As the answer, set down the lines below from the one containing "hfov_deg: 10.1" through the one containing "f_number: 3.5", exactly and inclusively, and no others.

Segment Start: Stored data

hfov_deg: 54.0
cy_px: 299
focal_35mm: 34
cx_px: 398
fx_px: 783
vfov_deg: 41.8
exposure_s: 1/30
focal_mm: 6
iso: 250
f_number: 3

Segment End: Stored data
Segment Start: Stored data

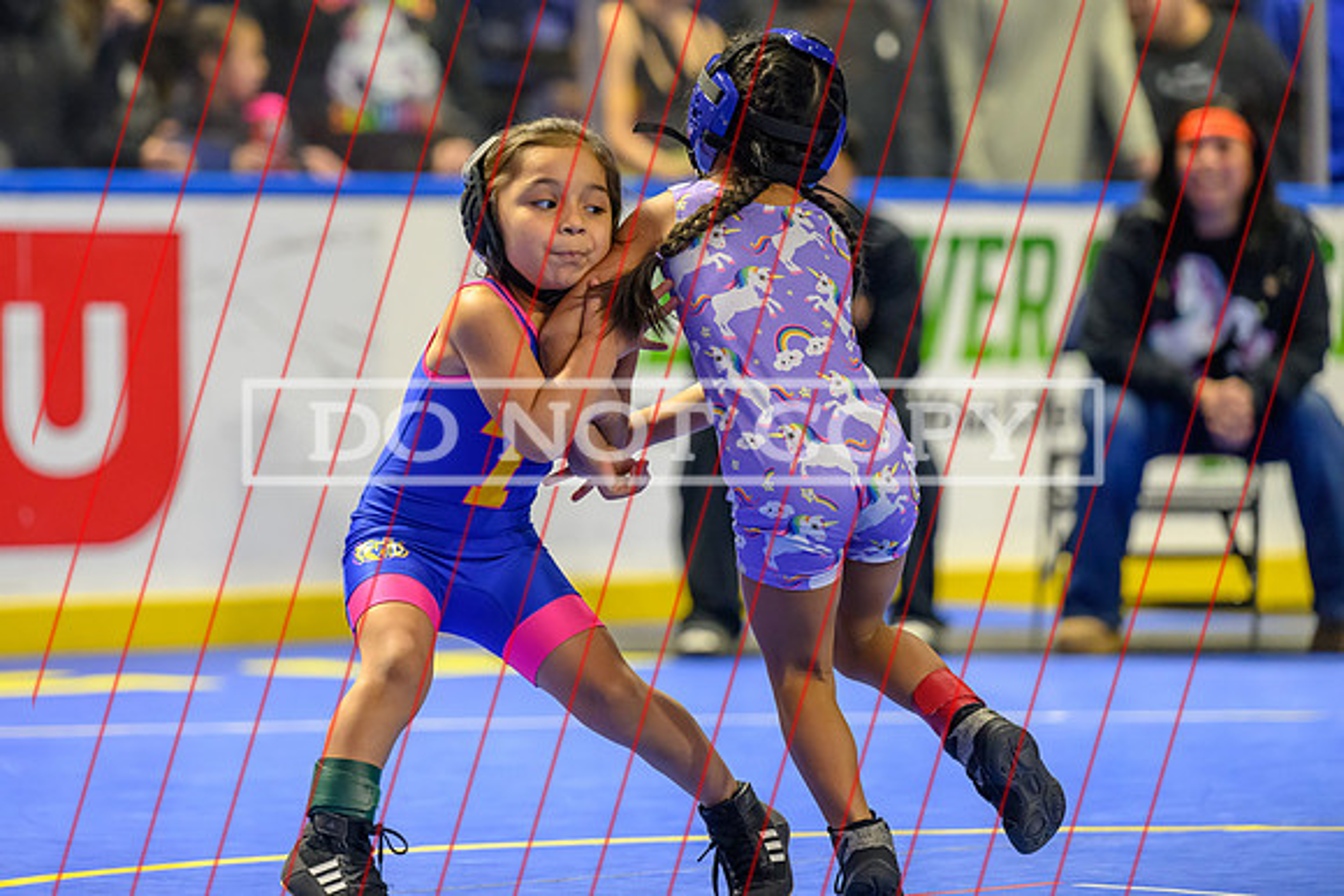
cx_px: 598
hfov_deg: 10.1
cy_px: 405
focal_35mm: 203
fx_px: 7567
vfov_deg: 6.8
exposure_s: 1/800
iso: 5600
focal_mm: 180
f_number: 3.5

Segment End: Stored data

Response for this exercise:
hfov_deg: 10.1
cy_px: 405
focal_35mm: 203
fx_px: 7567
vfov_deg: 6.8
exposure_s: 1/800
iso: 5600
focal_mm: 180
f_number: 3.5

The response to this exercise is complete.